▼

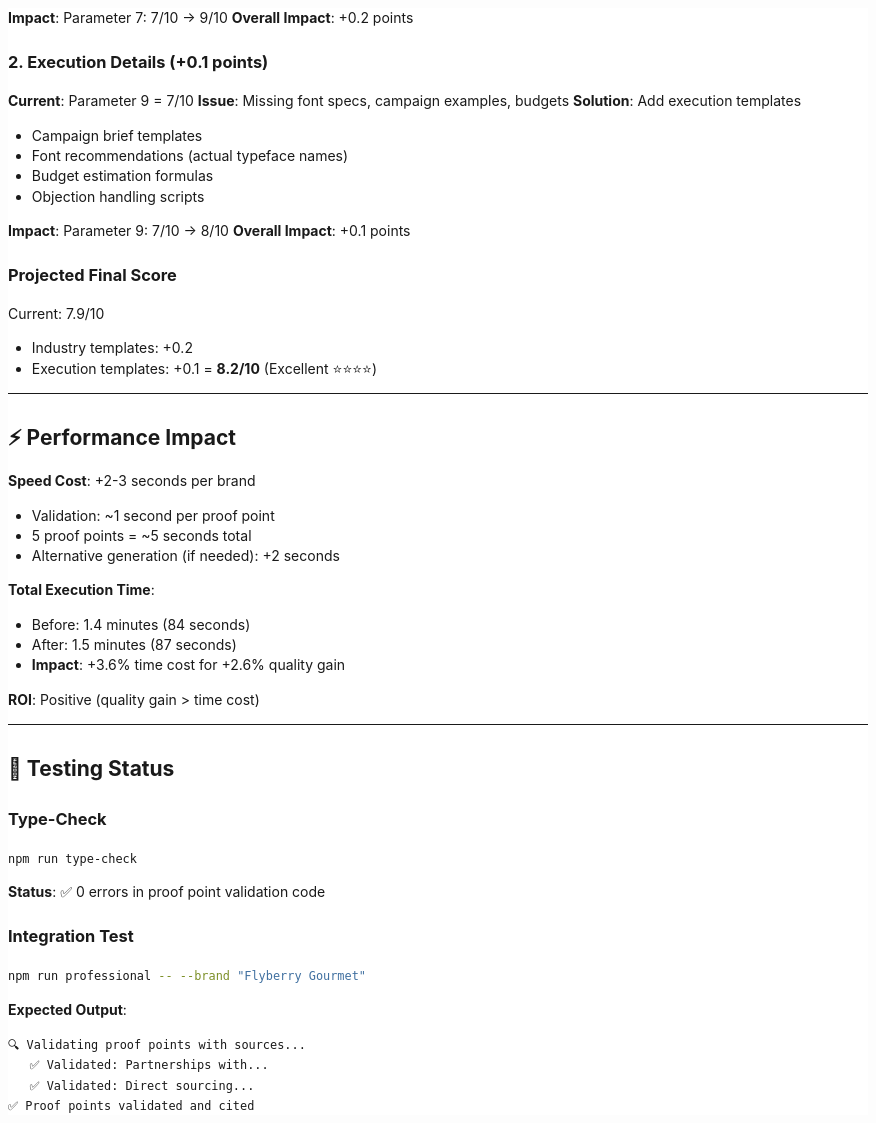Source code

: **Impact**: Parameter 7: 7/10 → 9/10
**Overall Impact**: +0.2 points

### 2. Execution Details (+0.1 points)
**Current**: Parameter 9 = 7/10
**Issue**: Missing font specs, campaign examples, budgets
**Solution**: Add execution templates
- Campaign brief templates
- Font recommendations (actual typeface names)
- Budget estimation formulas
- Objection handling scripts

**Impact**: Parameter 9: 7/10 → 8/10
**Overall Impact**: +0.1 points

### Projected Final Score
Current: 7.9/10
+ Industry templates: +0.2
+ Execution templates: +0.1
= **8.2/10** (Excellent ⭐⭐⭐⭐)

---

## ⚡ Performance Impact

**Speed Cost**: +2-3 seconds per brand
- Validation: ~1 second per proof point
- 5 proof points = ~5 seconds total
- Alternative generation (if needed): +2 seconds

**Total Execution Time**:
- Before: 1.4 minutes (84 seconds)
- After: 1.5 minutes (87 seconds)
- **Impact**: +3.6% time cost for +2.6% quality gain

**ROI**: Positive (quality gain > time cost)

---

## 🧪 Testing Status

### Type-Check
```bash
npm run type-check
```
**Status**: ✅ 0 errors in proof point validation code

### Integration Test
```bash
npm run professional -- --brand "Flyberry Gourmet"
```
**Expected Output**:
```
🔍 Validating proof points with sources...
   ✅ Validated: Partnerships with...
   ✅ Validated: Direct sourcing...
✅ Proof points validated and cited
```

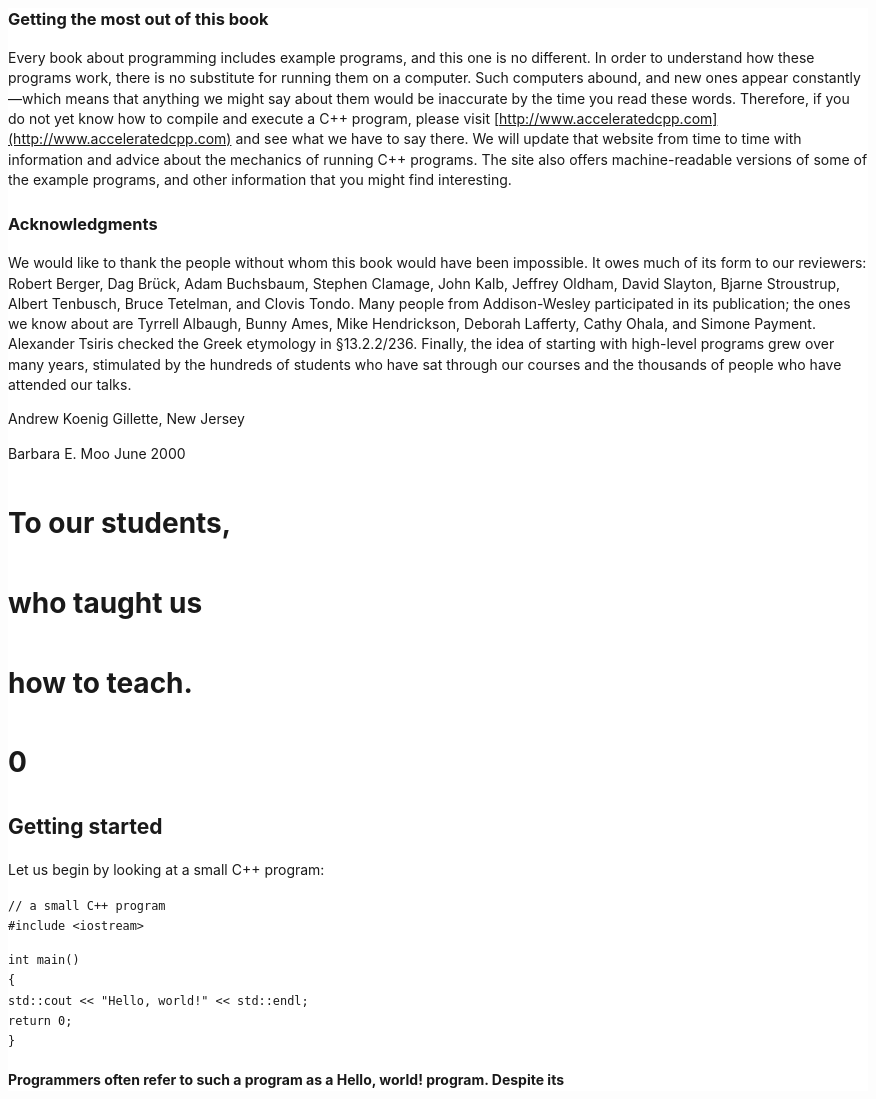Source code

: ### Getting the most out of this book

Every book about programming includes example programs, and this one is no different. In
order to understand how these programs work, there is no substitute for running them on a
computer. Such computers abound, and new ones appear constantly—which means that
anything we might say about them would be inaccurate by the time you read these words.
Therefore, if you do not yet know how to compile and execute a C++ program, please visit
[http://www.acceleratedcpp.com](http://www.acceleratedcpp.com) and see what we have to say there. We will update that
website from time to time with information and advice about the mechanics of running C++
programs. The site also offers machine-readable versions of some of the example programs,
and other information that you might find interesting.

### Acknowledgments

We would like to thank the people without whom this book would have been impossible. It
owes much of its form to our reviewers: Robert Berger, Dag Brück, Adam Buchsbaum,
Stephen Clamage, John Kalb, Jeffrey Oldham, David Slayton, Bjarne Stroustrup, Albert
Tenbusch, Bruce Tetelman, and Clovis Tondo. Many people from Addison-Wesley
participated in its publication; the ones we know about are Tyrrell Albaugh, Bunny Ames,
Mike Hendrickson, Deborah Lafferty, Cathy Ohala, and Simone Payment. Alexander Tsiris
checked the Greek etymology in §13.2.2/236. Finally, the idea of starting with high-level
programs grew over many years, stimulated by the hundreds of students who have sat
through our courses and the thousands of people who have attended our talks.

Andrew Koenig Gillette, New Jersey

Barbara E. Moo June 2000



# To our students,

# who taught us

# how to teach.


# 0

## Getting started

Let us begin by looking at a small C++ program:

```
// a small C++ program
#include <iostream>
```
```
int main()
{
std::cout << "Hello, world!" << std::endl;
return 0;
}
```
#### Programmers often refer to such a program as a Hello, world! program. Despite its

▲

EXERCISE AIM: Only lines with the word "that" belong in the answer; copy each of them from the material above.

WRITTEN SOLUTION:
computer. Such computers abound, and new ones appear constantly—which means that
[http://www.acceleratedcpp.com](http://www.acceleratedcpp.com) and see what we have to say there. We will update that
and other information that you might find interesting.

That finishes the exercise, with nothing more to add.